Cleared out a ton of old wood and leaves from the base of the canes that was left from the previous owner. This ensured the leaf hoppers that had infested that area lost their home and were not a problem this year. Want to know if you have leafhoppers? If you see heaps of tiny white bugs hopping around, especially when you disturb the area, you most likely have a leafhopper infestation.

Pruned correctly for the canes I had. This is something my gardening coach taught me; If you have everbearing canes and you trim them like summer bearing canes, you’re going to stunt your harvest. An everbearing variety bears fruit on BOTH first and second year canes.

For everbearing canes, you should cut the cane that fruited this year down to just below wherever the fruit was. So if you have a long cane, and the fruit was bunched near the end of it, cut right behind that. Next season, it will start bearing fruit right from that point and keep working its way back down the cane.

I did this in early spring and my canes fruited all the way down to their base. While that was going on, new canes were popping up from the ground and once I pruned back the spent canes in mid August, the new canes now had plenty of room for air and sunlight.

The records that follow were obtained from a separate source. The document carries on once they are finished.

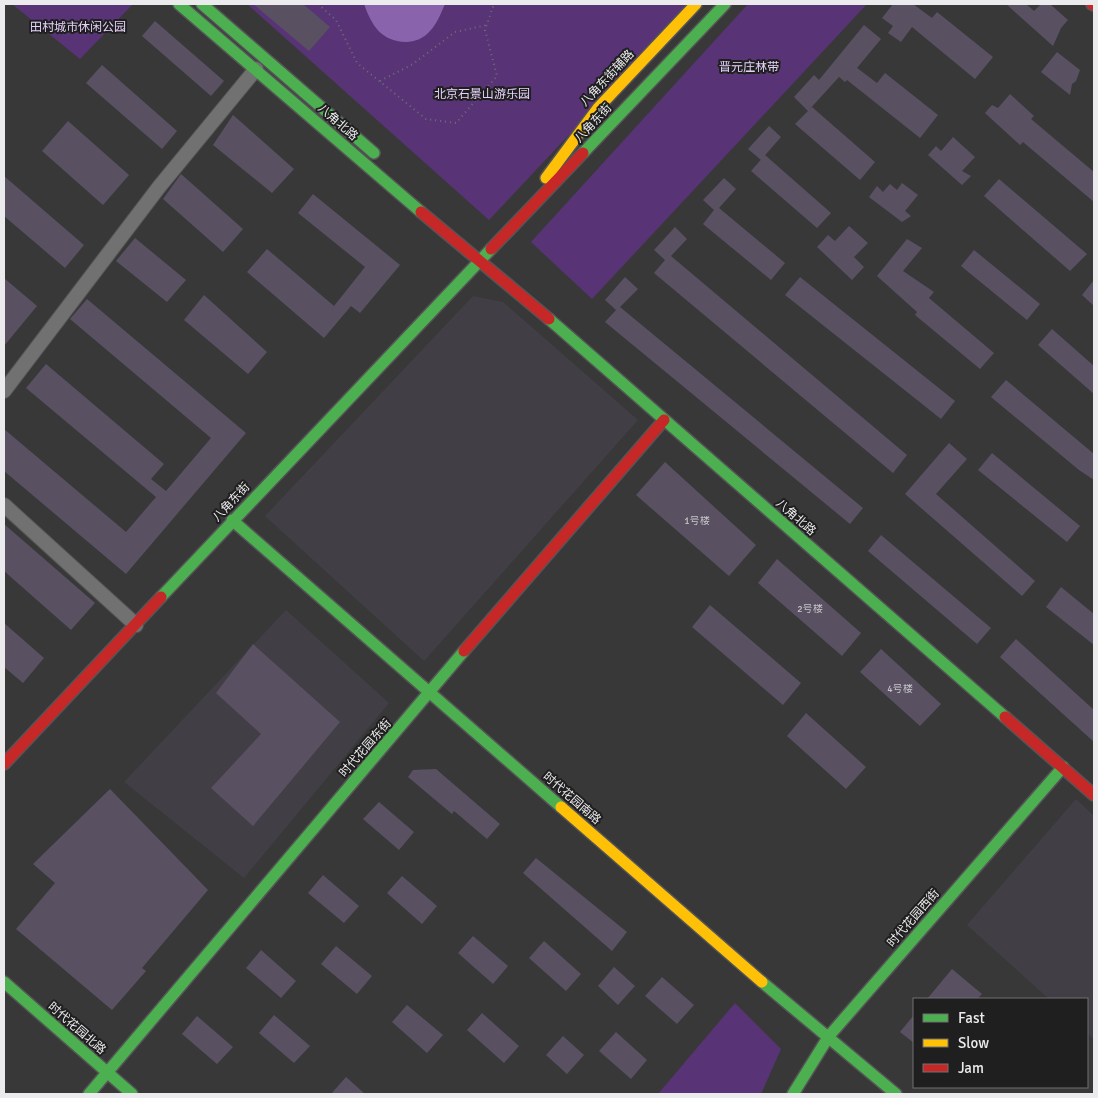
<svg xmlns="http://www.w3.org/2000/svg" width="1098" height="1098" font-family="Signika,'Noto Sans SC',sans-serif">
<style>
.built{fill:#423e45}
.green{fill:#583476}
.water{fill:#8963ac}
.building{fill:#595161}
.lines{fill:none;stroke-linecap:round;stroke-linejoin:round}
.street-casing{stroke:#555456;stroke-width:16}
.fast-casing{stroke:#555456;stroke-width:14}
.slow-casing{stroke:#555456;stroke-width:14}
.jam-casing{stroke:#555456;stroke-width:14}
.path{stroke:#6e6e6f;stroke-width:2;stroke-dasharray:1 4;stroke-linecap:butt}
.street{stroke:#727172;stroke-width:14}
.fast{stroke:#4caf50;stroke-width:11}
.slow{stroke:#ffc107;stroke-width:11}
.jam{stroke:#c62828;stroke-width:11}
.labels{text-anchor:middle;stroke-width:4;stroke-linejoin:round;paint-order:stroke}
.number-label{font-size:10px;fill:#c6c4c9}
.park-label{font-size:12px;fill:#e6d1fc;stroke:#1f1f20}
.street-label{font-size:12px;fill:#ebeaec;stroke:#1f1f20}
</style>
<rect width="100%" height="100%" fill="#383839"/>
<path class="built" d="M473,296L503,302L638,420L424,661L265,516Z
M286,610L389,703L244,878L124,782Z
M1076,799L1094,816V1040L1087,1033V999H1049L967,925Z"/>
<path class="green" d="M12,4H133L80,59Z
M247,4H692L489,220Z
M748,4H867L592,299L531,242Z
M735,1003L781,1049L761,1094H658Z"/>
<path class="water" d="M364,4H445C441,13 437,24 430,31C424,38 415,42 406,42C381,41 372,26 364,4Z"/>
<path class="building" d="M253,4H303L330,27L309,51Z
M893,4H913L932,18L937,12L993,57L975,79L912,27L901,42L888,33L893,26L882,18Z
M1006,4H1026L1034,11L1041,4H1050L1068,20L1061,28L1053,46Z
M155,21L224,81L211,96L142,36Z
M864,25L881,39L857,68L877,83L885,73L938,115L920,138L847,80L845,82L839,77L808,111L794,97L814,75L819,80Z
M1057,52L1080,70L1076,81L1072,84L1070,95L1041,72Z
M102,65L177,131L162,149L86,83Z
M1010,94L1034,116L1031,119L1094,172V202L1023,142L1020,145L985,113L992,105L998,108Z
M812,107L875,162L860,180L795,124Z
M233,115L294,169L272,193L213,145Z
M68,121L129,175L103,205L42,151Z
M769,126L781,137L761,160L748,149Z
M953,137L975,157L962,171L971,176L962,185L928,155L936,146L941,151Z
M765,155L831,213L817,228L751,171Z
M181,174L243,229L223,252L163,199Z
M4,176L84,245L65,268L4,216Z
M724,178L736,189L719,208L785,263L771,280L703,224L714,210L703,200Z
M999,179L1087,254L1070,271L984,196Z
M902,183L918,195L905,211L911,216L902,222L869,197L877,186L883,192L890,184L897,190Z
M313,194L400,265L360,313L351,306L324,338L247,272L267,249L334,306L365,267L298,213Z
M849,226L868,243L854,257L864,267L852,280L817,247L828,235L835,241Z
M675,227L687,239L671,256L907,455L893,473L654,273L665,260L654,250Z
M135,238L186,280L167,302L116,261Z
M907,239L922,248L903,271L934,292L929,298L994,353L980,369L915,315L917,312L877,276Z
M974,250L1040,304L1027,320L961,266Z
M625,277L638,289L620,307L863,508L850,524L605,322L616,310L605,300Z
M800,277L955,401L941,419L785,295Z
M4,278L37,306L4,346Z
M1094,280V306L1082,295Z
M204,295L267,352L248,374L184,320Z
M87,299L246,433L126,574L4,471V429L126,532L156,497L26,388L46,364L164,464L151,479L166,491L211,438L70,319Z
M1052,329L1094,366V394L1038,345Z
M1006,380L1094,454V480L1079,470L991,397Z
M949,443L967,459L936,494L1035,581L1022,596L905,494Z
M992,453L1080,526L1067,542L978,470Z
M665,462L756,545L729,576L636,495Z
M4,524L95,603L71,630L4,571Z
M881,535L991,628L977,644L868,551Z
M777,559L861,633L842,656L758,583Z
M1061,587L1094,614V645L1046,607Z
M710,605L801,683L783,705L692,627Z
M4,623L44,658L23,683L4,667Z
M1016,639L1094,710V742L1000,657Z
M253,644L340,722L253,826L211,788L261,734L216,693Z
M881,649L941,704L920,726L860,672Z
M806,713L866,767L846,789L787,736Z
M436,769L500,824L487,839L454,811L452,814L408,777L413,770Z
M110,789L208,890L142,968L146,971L112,1010L16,929L55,883L33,864Z
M379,802L414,832L399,850L363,819Z
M536,858L627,932L612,951L523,873Z
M323,875L359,906L344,923L308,893Z
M402,876L437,906L422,924L387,893Z
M473,936L508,966L493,984L458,953Z
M544,941L581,974L566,991L529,958Z
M336,946L372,976L357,994L321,964Z
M261,950L296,981L281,998L246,968Z
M614,967L635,986L618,1005L598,986Z
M952,969L982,994L977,999H927Z
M662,977L694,1005L677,1024L645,996Z
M407,1005L443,1035L427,1053L392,1022Z
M482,1013L519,1046L504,1063L467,1030Z
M274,1015L310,1046L294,1063L259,1033Z
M914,1015V1043L900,1032Z
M197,1016L233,1047L217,1064L182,1034Z
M616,1032L647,1060L631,1079L599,1051Z
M563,1036L584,1055L567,1074L546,1055Z
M346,1077L365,1094H331Z"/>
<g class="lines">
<g class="street-casing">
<path id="street" d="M4,391L159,187L256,69
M4,505L136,625"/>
</g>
<g class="fast-casing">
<path id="fast" d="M179,4L421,212
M202,4L374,153
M583,153L725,4
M549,319L1005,717
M232,520L561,807
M161,597L491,249
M4,982L132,1094
M762,982L896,1094
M89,1094L464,651
M793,1094L829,1036L1063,767"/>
</g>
<g class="slow-casing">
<path id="slow" d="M546,178L598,108L696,4
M561,807L762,982"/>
</g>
<g class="jam-casing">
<path id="jam" d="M1092,4L1094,5
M421,212L549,319
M491,249L583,153
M464,651L664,420
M1005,717L1094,795
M4,764L161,597"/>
</g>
<path class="path" d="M318,4L336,20L357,63L426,119L456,123L497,76L485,30L494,4
M380,81L413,64L455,32L487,25"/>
<use href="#street" class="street"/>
<use href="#fast" class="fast"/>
<use href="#slow" class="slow"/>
<use href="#jam" class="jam"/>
</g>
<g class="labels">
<g class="number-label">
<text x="697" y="524">1号楼</text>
<text x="810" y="612">2号楼</text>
<text x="900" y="692">4号楼</text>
</g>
<g class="park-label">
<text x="78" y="31">田村城市休闲公园</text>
<text x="749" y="71">晋元庄林带</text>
<text x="482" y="98">北京石景山游乐园</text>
</g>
<g class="street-label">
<text transform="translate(607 78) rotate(-47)" y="4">八角东街辅路</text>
<text transform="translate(338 122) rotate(41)" y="4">八角北路</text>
<text transform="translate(593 123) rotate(-47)" y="4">八角东街</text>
<text transform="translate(231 502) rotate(-47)" y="4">八角东街</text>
<text transform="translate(796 517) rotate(41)" y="4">八角北路</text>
<text transform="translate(365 748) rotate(-49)" y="4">时代花园东街</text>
<text transform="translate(572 798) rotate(41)" y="4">时代花园南路</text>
<text transform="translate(913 918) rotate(-49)" y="4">时代花园西街</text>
<text transform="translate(77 1028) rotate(41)" y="4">时代花园北路</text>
</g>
</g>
<rect width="1098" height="1098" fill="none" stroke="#ebeaec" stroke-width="10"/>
<rect x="913" y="998" width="175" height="90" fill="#1f1f20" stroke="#717072"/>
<rect x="923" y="1014" width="25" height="8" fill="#4caf50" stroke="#717072"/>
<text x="958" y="1023" font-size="15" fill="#ebeaec">Fast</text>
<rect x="923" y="1039" width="25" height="8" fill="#ffc107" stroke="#717072"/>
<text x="958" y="1048" font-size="15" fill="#ebeaec">Slow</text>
<rect x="923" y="1064" width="25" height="8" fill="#c62828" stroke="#717072"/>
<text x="958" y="1073" font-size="15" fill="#ebeaec">Jam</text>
</svg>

And by late September, they began fruiting again (this is the beauty of everbearing varieties… the chance for two harvests in one year.)

large raspberry from my garden next to a penny to show scale
A large raspberry from my garden next to a penny to show scale

Sadly, we had an early freeze that took out all of our remaining berries and veggies that were still hanging on.

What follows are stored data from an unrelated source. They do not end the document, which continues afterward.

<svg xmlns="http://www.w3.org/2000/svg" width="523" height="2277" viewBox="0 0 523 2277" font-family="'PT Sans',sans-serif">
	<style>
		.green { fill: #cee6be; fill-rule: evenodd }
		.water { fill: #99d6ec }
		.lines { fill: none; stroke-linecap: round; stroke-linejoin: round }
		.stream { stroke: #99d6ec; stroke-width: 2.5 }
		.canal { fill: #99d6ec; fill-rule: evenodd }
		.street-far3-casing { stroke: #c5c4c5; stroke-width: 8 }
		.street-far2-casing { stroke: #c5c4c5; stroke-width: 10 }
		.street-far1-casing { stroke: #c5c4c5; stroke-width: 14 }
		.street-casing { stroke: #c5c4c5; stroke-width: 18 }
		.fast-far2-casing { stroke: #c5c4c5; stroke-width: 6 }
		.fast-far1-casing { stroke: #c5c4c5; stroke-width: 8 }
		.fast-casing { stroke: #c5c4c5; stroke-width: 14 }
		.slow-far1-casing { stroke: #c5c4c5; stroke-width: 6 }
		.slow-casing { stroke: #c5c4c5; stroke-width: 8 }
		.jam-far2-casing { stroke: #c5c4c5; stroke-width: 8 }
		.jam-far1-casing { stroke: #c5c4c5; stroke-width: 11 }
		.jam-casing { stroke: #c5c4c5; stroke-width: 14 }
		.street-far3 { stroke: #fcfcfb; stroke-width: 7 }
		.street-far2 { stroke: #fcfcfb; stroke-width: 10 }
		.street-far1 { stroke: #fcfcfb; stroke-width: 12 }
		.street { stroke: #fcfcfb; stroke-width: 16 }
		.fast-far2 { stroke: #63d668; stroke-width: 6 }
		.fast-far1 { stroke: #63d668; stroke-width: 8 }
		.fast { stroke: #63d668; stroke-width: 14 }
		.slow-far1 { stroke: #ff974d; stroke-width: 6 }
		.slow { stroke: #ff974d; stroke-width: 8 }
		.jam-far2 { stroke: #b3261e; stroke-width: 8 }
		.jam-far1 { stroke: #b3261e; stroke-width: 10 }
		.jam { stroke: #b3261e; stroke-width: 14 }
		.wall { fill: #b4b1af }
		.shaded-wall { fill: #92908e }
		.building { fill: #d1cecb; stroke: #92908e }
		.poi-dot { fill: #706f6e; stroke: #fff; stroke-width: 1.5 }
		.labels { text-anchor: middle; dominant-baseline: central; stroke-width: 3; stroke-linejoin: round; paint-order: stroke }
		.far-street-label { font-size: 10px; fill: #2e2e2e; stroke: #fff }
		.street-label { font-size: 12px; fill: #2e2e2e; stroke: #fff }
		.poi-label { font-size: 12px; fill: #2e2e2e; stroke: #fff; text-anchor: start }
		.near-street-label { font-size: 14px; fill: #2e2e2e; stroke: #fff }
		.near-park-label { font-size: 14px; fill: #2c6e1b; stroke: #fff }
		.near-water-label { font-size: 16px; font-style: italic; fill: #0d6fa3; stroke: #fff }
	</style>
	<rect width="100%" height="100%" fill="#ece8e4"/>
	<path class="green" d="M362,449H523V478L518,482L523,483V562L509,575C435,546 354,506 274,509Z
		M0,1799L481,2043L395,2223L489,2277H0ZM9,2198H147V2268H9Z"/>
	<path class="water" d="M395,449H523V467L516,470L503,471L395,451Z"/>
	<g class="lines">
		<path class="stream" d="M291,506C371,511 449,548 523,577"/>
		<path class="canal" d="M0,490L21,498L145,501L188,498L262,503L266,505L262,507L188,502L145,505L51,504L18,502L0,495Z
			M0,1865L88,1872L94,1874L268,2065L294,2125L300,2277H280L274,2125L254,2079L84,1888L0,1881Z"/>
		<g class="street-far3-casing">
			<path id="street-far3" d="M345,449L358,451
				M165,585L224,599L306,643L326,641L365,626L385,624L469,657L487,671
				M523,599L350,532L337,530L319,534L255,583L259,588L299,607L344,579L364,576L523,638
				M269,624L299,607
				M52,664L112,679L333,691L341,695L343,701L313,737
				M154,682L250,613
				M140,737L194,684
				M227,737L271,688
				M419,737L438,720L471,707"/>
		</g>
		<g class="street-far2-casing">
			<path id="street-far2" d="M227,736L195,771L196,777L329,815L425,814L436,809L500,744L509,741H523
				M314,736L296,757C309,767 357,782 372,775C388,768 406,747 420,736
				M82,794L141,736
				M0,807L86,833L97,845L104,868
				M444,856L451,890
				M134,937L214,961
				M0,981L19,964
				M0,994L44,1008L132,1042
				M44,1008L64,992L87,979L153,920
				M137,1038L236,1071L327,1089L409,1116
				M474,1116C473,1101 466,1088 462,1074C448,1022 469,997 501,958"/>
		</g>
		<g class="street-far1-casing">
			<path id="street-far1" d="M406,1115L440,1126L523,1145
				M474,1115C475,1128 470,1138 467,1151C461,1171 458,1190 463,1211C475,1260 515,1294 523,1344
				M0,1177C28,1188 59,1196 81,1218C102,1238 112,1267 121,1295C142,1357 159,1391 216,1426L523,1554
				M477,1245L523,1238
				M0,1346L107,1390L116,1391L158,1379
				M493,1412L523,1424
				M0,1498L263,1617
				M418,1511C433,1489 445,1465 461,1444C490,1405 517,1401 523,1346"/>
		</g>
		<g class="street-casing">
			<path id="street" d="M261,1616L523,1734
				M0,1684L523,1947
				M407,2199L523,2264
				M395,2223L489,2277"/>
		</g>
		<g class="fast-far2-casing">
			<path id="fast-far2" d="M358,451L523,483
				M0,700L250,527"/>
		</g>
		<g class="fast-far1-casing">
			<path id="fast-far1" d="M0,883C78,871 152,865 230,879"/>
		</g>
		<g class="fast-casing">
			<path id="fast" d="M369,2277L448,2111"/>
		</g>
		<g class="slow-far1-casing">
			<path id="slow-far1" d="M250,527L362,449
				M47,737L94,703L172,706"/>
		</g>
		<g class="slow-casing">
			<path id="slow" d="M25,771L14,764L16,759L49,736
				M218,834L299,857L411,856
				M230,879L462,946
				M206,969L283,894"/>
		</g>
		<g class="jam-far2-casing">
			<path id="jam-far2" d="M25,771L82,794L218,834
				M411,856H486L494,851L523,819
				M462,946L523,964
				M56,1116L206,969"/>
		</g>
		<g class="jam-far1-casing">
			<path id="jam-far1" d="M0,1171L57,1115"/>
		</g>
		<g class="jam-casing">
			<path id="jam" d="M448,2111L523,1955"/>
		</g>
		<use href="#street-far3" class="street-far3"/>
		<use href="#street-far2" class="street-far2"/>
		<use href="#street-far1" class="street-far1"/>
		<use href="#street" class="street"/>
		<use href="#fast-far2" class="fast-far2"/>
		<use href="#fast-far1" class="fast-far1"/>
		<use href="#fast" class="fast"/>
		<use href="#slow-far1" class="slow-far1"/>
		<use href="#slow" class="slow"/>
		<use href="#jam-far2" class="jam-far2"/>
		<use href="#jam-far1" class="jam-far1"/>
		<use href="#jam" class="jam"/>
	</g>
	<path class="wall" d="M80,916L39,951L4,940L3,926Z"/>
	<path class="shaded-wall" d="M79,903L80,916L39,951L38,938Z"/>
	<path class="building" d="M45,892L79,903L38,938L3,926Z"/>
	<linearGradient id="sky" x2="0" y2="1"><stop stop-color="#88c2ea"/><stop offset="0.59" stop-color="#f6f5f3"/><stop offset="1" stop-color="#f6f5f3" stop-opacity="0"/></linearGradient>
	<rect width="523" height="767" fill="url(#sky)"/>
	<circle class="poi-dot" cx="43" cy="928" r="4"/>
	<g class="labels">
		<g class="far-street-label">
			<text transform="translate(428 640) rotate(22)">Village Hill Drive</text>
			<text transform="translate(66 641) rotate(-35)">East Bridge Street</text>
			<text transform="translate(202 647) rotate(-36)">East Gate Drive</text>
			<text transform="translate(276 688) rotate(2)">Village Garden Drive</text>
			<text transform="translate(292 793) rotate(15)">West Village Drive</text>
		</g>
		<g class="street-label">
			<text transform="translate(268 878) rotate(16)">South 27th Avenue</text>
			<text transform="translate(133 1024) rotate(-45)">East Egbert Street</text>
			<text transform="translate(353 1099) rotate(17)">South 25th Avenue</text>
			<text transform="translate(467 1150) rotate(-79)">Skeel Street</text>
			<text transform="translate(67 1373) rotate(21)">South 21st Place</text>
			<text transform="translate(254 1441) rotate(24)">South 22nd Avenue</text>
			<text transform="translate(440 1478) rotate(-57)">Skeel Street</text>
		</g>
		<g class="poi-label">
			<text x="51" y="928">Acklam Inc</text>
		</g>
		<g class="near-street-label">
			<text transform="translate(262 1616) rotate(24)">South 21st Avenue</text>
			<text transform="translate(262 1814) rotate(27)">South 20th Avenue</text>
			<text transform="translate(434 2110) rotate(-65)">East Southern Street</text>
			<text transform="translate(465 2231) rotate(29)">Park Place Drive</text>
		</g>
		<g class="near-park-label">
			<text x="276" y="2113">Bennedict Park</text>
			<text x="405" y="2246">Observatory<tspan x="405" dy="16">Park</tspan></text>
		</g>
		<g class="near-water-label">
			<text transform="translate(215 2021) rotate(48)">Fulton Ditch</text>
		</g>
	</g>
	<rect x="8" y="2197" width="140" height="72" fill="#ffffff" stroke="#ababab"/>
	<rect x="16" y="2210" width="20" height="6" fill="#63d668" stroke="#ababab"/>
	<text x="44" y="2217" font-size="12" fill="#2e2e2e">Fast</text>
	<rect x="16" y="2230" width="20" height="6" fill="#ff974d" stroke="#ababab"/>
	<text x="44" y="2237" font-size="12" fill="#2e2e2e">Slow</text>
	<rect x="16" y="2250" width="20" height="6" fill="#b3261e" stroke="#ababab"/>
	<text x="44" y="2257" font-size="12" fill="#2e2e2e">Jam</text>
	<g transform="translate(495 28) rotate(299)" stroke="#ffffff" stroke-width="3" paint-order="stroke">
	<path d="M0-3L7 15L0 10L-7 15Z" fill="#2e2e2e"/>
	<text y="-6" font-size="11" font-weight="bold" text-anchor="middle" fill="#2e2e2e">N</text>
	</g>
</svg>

Set up a watering system. The first year I tended this berry patch, I had to hand water it. While hand watering sounds so idyllic and lovely, it becomes a huge pain when you have to spend a bunch of time lugging a watering can back and forth repeatedly.

Josh set up a system based on the lesson on watering systems my gardening coach has in his course. It was a lifesaver and ensured I got good waterings into the raspberry patch regularly throughout the season.


The Beauty Of Tending To An Ecosystem

While there is much more we could discuss about gardening, I’ll wrap up this post with some photos and more mini-lessons in the captions. I hope this inspires you and encourages you – both in the caretaking of your garden, and in the caretaking of your body.

Indoor seed starts getting ready to move to the garden
Starting seeds indoors requires the right light, the right watering, and the right amount of heat. My gardening coach offers a Seed Starting Course that starts next week. It’s a do not miss event if you want to grow more food!


Butternut squash from my garden that grew quite large
Sometimes your luck isn’t “bad”! These were a last-minute decision to put in and wow did they perform well. Don’t get so hung up on “process” that you fail to take action.


I harvested 42 pounds of butternut squash this year from my garden
I harvested 42 pounds of butternut squash from my garden.


green lettuce in my garden
How gorgeous to see lettuce coming up!


Green tomatoes from my garden
I am always grateful when there are green tomatoes left because fried green tomatoes are so freaking good. As a gluten-free person, I either use GF panko crumbs, or make a mixture of almond flour and shredded parmesan cheese.


me standing with a few red tomatoes from the garden
We salvaged the tomato harvest with our lattice screen. Every tomato was flavorful. Be grateful for everything!